Réalisé par Dany Placard, Le bruit des avions égraine le quotidien d’une femme tentant de retrouver, malgré le poids des années, la légèreté de ses anciens émois. Il y un étrange mélange d’urgence et d’apaisement dans ces refrains burinés par la joie et l’intransigeance de la vie de mère, par les fulgurances et les déceptions de la vie de blonde, par les ivresses et les échecs de la vie de tenancière de bar. On n’enregistre pas à 37 ans ses premières chansons comme à 27.
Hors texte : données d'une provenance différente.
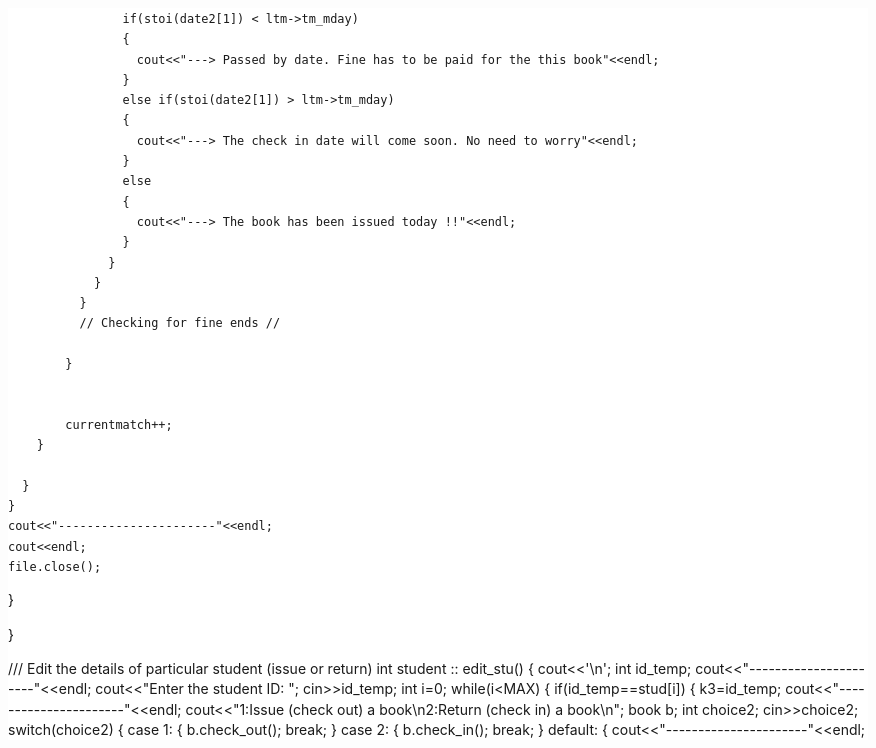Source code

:                     if(stoi(date2[1]) < ltm->tm_mday)
                    {
                      cout<<"---> Passed by date. Fine has to be paid for the this book"<<endl;
                    }
                    else if(stoi(date2[1]) > ltm->tm_mday)
                    {
                      cout<<"---> The check in date will come soon. No need to worry"<<endl;
                    }
                    else
                    {
                      cout<<"---> The book has been issued today !!"<<endl;
                    }
                  }
                }
              }
              // Checking for fine ends //

            }

            
            currentmatch++;
        }
        
      }
    }
    cout<<"----------------------"<<endl;
    cout<<endl;
    file.close();
  }
    
}

/// Edit the details of particular student (issue or return)
int student :: edit_stu()
{ 
  cout<<'\n';
  int id_temp;
  cout<<"----------------------"<<endl;
  cout<<"Enter the student ID: ";
  cin>>id_temp;
  int i=0;
  while(i<MAX)
  {
    if(id_temp==stud[i])
    {
      k3=id_temp;
      cout<<"----------------------"<<endl;
      cout<<"1:Issue (check out) a book\n2:Return (check in) a book\n";
      book b;
      int choice2;
      cin>>choice2;
      switch(choice2)
      {
        case 1:
        {
          b.check_out();
          break;
        }
        case 2:
        {
          b.check_in();
          break;
        }
        default:
        {
          cout<<"----------------------"<<endl;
Mais dis-moi Geneviève, es-tu aussi nostalgique que moi du Téléphone Rouge? « Quand les gros shows de Malajube, de Karkwa, de We Are Wolves commençaient, quand on entendait la première note, le premier accord, le motton me pognait systématiquement. J’avais toujours les yeux plein d’eau. Ça, ça me manque, de mettre tout en place pour que 150 personnes vivent quelque chose qu’ils ne pourraient pas vivre ailleurs. T’as pas idée d’à quel point ça me fait plaisir quand je vois une photo du Téléphone apparaître dans les médias sociaux. Je me dis à chaque fois : « C’est arrivé pour vrai Le Téléphone Rouge. Je n’ai pas rêvé ça. » Et si nous avions été plusieurs à le rêver?